▸ **Work item**:
Restate, word for word and with no pictures, the stretch of lines in the data below that begins at the line with "Informazioni aggiuntive" and ends at the line with "Forklift Focus B.V.", inclusive.
——
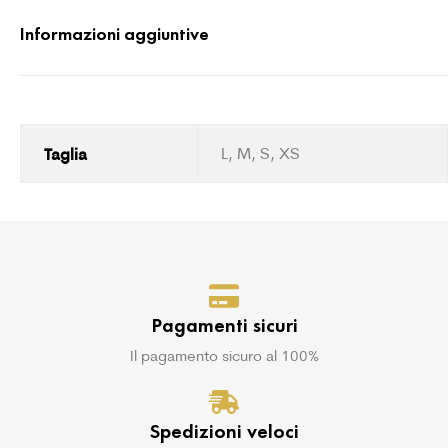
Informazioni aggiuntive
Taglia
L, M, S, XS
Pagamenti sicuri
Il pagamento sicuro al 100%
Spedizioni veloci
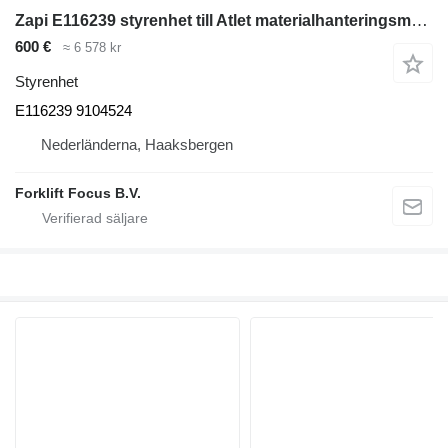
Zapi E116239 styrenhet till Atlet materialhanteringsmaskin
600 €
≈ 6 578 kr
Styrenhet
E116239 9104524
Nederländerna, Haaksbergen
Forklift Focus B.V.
——
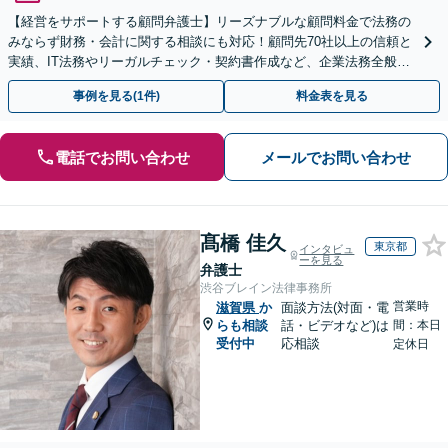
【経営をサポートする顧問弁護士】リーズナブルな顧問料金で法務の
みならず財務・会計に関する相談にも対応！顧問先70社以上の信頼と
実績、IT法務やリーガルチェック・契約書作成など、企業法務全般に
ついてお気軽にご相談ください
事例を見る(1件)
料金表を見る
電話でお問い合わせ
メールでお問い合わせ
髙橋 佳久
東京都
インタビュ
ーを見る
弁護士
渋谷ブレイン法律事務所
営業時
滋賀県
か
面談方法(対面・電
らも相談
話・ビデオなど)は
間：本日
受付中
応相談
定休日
——
▸ **Output for this task**:
Informazioni aggiuntive
Taglia
L, M, S, XS
Pagamenti sicuri
Il pagamento sicuro al 100%
Spedizioni veloci
Zapi E116239 styrenhet till Atlet materialhanteringsmaskin
600 €
≈ 6 578 kr
Styrenhet
E116239 9104524
Nederländerna, Haaksbergen
Forklift Focus B.V.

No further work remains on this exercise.